Generators don't need much maintenance, especially if they aren't being used very often. Just have a change of oil and a few spare spark plugs should do it.


----------



## MaidenScotland (Jun 6, 2009)

No this needs an over haul.. we used to run it every month to keep it in shape but it needs an engineer to have a look at it..


----------



## Whitedesert (Oct 9, 2011)

Diesel driven gen sets needs regular maintenance inspections, especially on the batteries, as diesel engines require quite a high charge to start, and the battery is also used to keep the oil hot, so as to ensure no aggresive wear on a start up. Sorry, I am the manager of a medium sized Facilities Management company, so thats where all of this is coming from. Diesel fuel can also not be kept beyound about 13/14 months, that is why one should burn them up during both the off power and on power (off load and on load) maintenance checks, so that you can replace the diesel in the tank with fresh diesel. Good make diesel engines are very reliable, it is normally the electronics/electrics that fails. The battery Ah power level must be checked, especially in summer if the genset is located in an area where the ambient weather is hot (which is mostly the case) Sorry cannot offer a service Maiden, we only serve large corporate customers taking fully integrated facilities management services.


----------



## MaidenScotland (Jun 6, 2009)

I have bought a new battery... we have the lights flickering with it but but nothing more. 

Thanks WD..


Maiden


----------



## CAIRODEMON (Sep 18, 2011)

canuck2010 said:


> Generators don't need much maintenance, especially if they aren't being used very often. Just have a change of oil and a few spare spark plugs should do it.

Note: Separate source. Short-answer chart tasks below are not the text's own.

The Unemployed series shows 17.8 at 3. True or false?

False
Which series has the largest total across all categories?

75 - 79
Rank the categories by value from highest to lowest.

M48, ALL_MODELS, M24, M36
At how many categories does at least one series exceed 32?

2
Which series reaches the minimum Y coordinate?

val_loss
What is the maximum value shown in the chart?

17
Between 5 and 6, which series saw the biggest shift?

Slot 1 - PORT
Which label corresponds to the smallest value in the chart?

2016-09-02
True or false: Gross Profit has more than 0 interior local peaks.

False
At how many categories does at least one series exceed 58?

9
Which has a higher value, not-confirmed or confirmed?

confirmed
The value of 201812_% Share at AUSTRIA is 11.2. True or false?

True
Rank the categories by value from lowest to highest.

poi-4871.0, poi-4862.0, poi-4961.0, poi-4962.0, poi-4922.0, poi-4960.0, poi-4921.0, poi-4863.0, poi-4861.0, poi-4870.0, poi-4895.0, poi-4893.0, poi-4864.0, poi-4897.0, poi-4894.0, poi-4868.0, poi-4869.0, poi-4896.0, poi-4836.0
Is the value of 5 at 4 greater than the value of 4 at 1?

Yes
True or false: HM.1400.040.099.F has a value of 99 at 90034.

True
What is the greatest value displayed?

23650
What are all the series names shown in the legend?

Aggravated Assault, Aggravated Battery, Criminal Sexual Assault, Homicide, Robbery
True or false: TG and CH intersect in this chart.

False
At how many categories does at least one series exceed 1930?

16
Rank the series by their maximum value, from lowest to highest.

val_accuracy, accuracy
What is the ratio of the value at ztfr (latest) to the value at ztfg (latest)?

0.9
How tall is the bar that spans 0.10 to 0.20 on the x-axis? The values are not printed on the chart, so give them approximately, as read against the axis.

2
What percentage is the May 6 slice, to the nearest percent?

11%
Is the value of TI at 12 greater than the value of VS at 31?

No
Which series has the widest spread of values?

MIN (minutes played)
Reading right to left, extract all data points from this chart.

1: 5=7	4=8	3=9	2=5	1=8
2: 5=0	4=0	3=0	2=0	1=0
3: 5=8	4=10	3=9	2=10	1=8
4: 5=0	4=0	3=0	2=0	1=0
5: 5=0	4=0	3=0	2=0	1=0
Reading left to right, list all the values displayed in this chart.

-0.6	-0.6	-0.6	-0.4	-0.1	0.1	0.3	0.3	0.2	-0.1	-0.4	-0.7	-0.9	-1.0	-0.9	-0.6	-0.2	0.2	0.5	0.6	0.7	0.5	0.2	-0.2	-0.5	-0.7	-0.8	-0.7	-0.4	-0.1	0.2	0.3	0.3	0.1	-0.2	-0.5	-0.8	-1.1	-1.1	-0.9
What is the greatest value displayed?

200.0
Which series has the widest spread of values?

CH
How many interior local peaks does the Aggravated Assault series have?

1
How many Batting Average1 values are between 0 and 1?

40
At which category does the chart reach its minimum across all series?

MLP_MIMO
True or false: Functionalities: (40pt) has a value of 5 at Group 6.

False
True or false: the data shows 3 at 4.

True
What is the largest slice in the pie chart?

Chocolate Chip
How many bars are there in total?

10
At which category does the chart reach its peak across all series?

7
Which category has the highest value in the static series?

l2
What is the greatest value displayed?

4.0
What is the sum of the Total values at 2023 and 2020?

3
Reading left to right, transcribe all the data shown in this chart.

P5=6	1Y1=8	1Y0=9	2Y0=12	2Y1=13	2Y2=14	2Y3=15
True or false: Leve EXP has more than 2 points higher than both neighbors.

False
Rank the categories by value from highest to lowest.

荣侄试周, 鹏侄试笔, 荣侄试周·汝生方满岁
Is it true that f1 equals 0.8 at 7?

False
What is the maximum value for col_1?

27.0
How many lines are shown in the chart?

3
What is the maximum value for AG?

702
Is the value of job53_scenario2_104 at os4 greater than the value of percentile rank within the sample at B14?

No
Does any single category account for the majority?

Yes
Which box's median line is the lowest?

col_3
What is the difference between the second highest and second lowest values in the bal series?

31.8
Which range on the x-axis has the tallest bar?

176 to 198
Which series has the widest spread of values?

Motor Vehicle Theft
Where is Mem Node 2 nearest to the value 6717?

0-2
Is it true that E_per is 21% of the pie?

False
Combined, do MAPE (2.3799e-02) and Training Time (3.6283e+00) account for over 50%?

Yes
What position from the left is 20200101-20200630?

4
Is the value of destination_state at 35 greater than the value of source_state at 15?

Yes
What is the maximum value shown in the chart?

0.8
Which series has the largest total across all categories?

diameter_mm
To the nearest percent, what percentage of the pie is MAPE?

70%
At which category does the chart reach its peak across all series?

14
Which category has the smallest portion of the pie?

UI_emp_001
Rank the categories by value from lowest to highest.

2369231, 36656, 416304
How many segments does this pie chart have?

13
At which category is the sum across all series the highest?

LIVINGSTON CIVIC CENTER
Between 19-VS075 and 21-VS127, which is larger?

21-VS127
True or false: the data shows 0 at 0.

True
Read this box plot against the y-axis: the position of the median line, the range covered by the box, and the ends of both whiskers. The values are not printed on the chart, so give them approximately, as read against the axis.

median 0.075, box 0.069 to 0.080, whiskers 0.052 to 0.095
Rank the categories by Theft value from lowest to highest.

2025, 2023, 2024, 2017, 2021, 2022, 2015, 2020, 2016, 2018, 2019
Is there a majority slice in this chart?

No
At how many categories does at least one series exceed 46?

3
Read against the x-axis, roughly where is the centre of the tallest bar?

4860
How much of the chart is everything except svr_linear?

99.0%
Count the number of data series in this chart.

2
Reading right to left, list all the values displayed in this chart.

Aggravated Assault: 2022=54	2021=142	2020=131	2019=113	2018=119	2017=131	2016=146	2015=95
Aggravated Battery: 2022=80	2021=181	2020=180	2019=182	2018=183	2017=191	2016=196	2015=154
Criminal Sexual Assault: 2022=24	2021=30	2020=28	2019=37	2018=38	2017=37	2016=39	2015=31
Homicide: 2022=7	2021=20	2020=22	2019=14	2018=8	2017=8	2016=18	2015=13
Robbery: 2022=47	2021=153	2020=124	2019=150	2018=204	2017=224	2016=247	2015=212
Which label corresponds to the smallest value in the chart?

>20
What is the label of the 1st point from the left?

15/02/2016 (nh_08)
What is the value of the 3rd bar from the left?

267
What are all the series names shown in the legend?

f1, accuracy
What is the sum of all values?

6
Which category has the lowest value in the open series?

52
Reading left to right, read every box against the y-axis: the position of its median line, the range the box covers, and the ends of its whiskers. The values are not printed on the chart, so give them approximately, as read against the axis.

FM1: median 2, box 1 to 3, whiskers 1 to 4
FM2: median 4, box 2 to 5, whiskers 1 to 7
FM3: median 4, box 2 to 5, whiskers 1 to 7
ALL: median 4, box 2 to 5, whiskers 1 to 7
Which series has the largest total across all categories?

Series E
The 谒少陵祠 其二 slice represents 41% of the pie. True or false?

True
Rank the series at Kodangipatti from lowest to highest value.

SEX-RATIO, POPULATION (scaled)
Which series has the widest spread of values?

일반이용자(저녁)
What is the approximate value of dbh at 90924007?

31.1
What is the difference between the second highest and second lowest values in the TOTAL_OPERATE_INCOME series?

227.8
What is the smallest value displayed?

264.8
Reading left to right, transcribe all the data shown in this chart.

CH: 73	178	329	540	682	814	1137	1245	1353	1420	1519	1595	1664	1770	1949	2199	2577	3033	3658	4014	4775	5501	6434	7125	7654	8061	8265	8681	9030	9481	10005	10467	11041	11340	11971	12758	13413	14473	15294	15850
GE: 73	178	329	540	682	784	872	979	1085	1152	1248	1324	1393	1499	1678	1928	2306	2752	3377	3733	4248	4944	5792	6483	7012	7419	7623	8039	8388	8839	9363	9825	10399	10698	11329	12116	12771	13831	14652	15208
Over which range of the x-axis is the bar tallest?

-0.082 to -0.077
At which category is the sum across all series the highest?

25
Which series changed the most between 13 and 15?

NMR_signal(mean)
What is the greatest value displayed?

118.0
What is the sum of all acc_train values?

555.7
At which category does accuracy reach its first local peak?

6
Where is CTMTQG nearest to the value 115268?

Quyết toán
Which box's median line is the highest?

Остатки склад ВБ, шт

Possibly a 16KVA, but anything bigger will require regular and competent maintenance.


----------



## Whitedesert (Oct 9, 2011)

CAIRODEMON said:


> Possibly a 16KVA, but anything bigger will require regular and competent maintenance.


 I suspect. We look after the bigger stuff in excess of 500KVA...


----------



## MaidenScotland (Jun 6, 2009)

Lol I knew it need a engineer to look at it that is why I asked..


----------